WORK REQUEST 1: In the listing, swap "webpage-qa" for "webpage-qa-prod" throughout the part that opens with the line containing "# set up cluster" and closes with the line containing "Then use that IP". Give back only those lines, with nothing else changed.

Cook time was too long. Should’ve pulled it out sooner as the tenderloin got a little dry and overcooked. Otherwise good. I added a dijon honey mustard reduction sauce and chopped pecans as a sauce and garnish instead of the garlic cream sauce here and that part turned out great.
I didn’t have any cream (but will next time). I made no adjustments. I couldn’t believe how tender the thicker parts of the tenderloin, roasting at 375 degrees. I almost lowered the temperature, but I’m so glad I didn’t! It was delicious…! I am definitely saving this recipe for the next time I have venison tenderloin…but adding cream! 🙂
4/9/23 — 1 hour will give you meat that is Well Done or closet to it. I’ve made this three times but I forgot this time to remove it sooner. If you prefer Medium Rare, Medium etc, take the meat out of the oven sooner. Temperature guides for roasted meat can be found online. Some tips: Brine your meat in your fridge for up to 24 hours using cold water, kosher salt and your choice of spices. Dry and bring your meat closer to room temperature before you start so that it will cook evenly. Use toothpicks to secure the bacon and remove once cooked. Remember, remove it when it is 5-10 degrees below what temperature you desire because the temp will rise as it rests. Venison tenderloins are small and they might need only 20 minutes or less. Venison backstraps are larger but still might need only 30 minutes or less.. Remove your bacon once your meat is done cooking and let the meat rest under loose foil for 5-10 minutes to retain juices. While your meat is resting, broil or fry the bacon in a pan to crisp it up a bit then serve the bacon with the meat or chop it and add it to your garlic cream sauce.
Great recipe but my kids were upset. 145 F is well done. Recommend pulling it at an internal temp of 130-135 F Let it rest for 10 minutes before slicing
This dish is easy to make. We loved it. The directions are spot on. Thank you.
This recipe is a crowd-pleaser. My entire family loves it. I would recommend keeping the bacon in the oven initially for a little longer than the recipe says, because it isn’t always all the way cooked when the venison is done. I’ve made it several times now (with both tenderloins and round steaks) and it tastes great every time.
This was absolutely delicious. Made as written except didnt precook the bacon and it would have been crisper if I did. Tastey cooking the meat in the bacon grease however. Mushroom sauce was a great compliment.

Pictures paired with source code
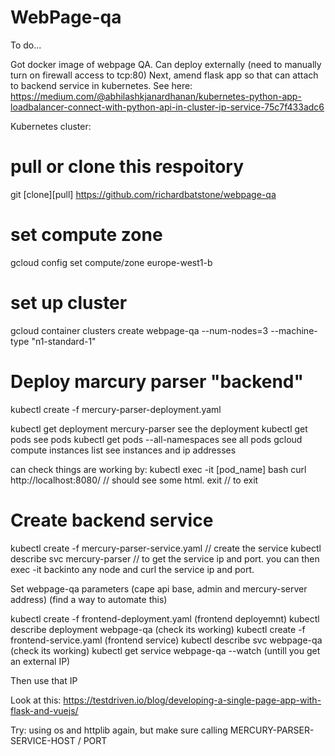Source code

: # WebPage-qa

To do...

Got docker image of webpage QA. Can deploy externally (need to manually turn on firewall access to tcp:80)
Next, amend flask app so that can attach to backend service in kubernetes. See here: https://medium.com/@abhilashkjanardhanan/kubernetes-python-app-loadbalancer-connect-with-python-api-in-cluster-ip-service-75c7f433adc6

Kubernetes cluster:

# pull or clone this respoitory
git [clone][pull] https://github.com/richardbatstone/webpage-qa

# set compute zone
gcloud config set compute/zone europe-west1-b

# set up cluster
gcloud container clusters create webpage-qa --num-nodes=3 --machine-type "n1-standard-1"

# Deploy marcury parser "backend"
kubectl create -f mercury-parser-deployment.yaml

kubectl get deployment mercury-parser  see the deployment
kubectl get pods  see pods
kubectl get pods --all-namespaces  see all pods
gcloud compute instances list  see instances and ip addresses

can check things are working by:
kubectl exec -it [pod_name] bash
curl http://localhost:8080/ // should see some html.
exit // to exit

# Create backend service

kubectl create -f mercury-parser-service.yaml // create the service
kubectl describe svc mercury-parser // to get the service ip and port.
you can then exec -it backinto any node and curl the service ip and port.

Set webpage-qa parameters (cape api base, admin and mercury-server address) (find a way to automate this)

kubectl create -f frontend-deployment.yaml  (frontend deployemnt)
kubectl describe deployment webpage-qa (check its working)
kubectl create -f frontend-service.yaml  (frontend service)
kubectl describe svc webpage-qa (check its working)
kubectl get service webpage-qa --watch (untill you get an external IP)

Then use that IP

Look at this: https://testdriven.io/blog/developing-a-single-page-app-with-flask-and-vuejs/

Try: using os and httplib again, but make sure calling MERCURY-PARSER-SERVICE-HOST / PORT




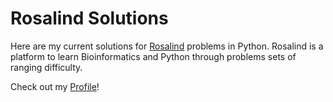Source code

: # Rosalind Solutions 
Here are my current solutions for [Rosalind](http://rosalind.info/) problems in Python. Rosalind is a platform to learn Bioinformatics and Python through problems sets of ranging difficulty. 


Check out my [Profile](http://rosalind.info/users/vuvicky141/)! 


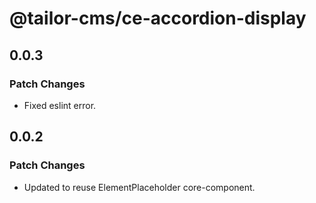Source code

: # @tailor-cms/ce-accordion-display

## 0.0.3

### Patch Changes

- Fixed eslint error.

## 0.0.2

### Patch Changes

- Updated to reuse ElementPlaceholder core-component.
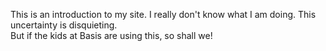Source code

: This is an introduction to my site.  I really don't know what I am doing.  This uncertainty is disquieting.  
But if the kids at Basis are using this, so shall we!
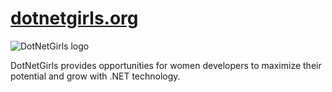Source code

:# [dotnetgirls.org](https://dotnetgirls.org)

![DotNetGirls logo](dotnetgirls_site/wwwroot/images/homeimage1.png)

DotNetGirls provides opportunities for women developers to maximize their potential and grow with .NET technology.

WORK REQUEST 2: Set down, word for word, the part of the venison recipe reviews that opens with the words containing "This was absolutely" and closes with "a great compliment.".

ANSWER BOX 1:
# set up cluster
gcloud container clusters create webpage-qa-prod --num-nodes=3 --machine-type "n1-standard-1"

# Deploy marcury parser "backend"
kubectl create -f mercury-parser-deployment.yaml

kubectl get deployment mercury-parser  see the deployment
kubectl get pods  see pods
kubectl get pods --all-namespaces  see all pods
gcloud compute instances list  see instances and ip addresses

can check things are working by:
kubectl exec -it [pod_name] bash
curl http://localhost:8080/ // should see some html.
exit // to exit

# Create backend service

kubectl create -f mercury-parser-service.yaml // create the service
kubectl describe svc mercury-parser // to get the service ip and port.
you can then exec -it backinto any node and curl the service ip and port.

Set webpage-qa-prod parameters (cape api base, admin and mercury-server address) (find a way to automate this)

kubectl create -f frontend-deployment.yaml  (frontend deployemnt)
kubectl describe deployment webpage-qa-prod (check its working)
kubectl create -f frontend-service.yaml  (frontend service)
kubectl describe svc webpage-qa-prod (check its working)
kubectl get service webpage-qa-prod --watch (untill you get an external IP)

Then use that IP

ANSWER BOX 2:
This was absolutely delicious. Made as written except didnt precook the bacon and it would have been crisper if I did. Tastey cooking the meat in the bacon grease however. Mushroom sauce was a great compliment.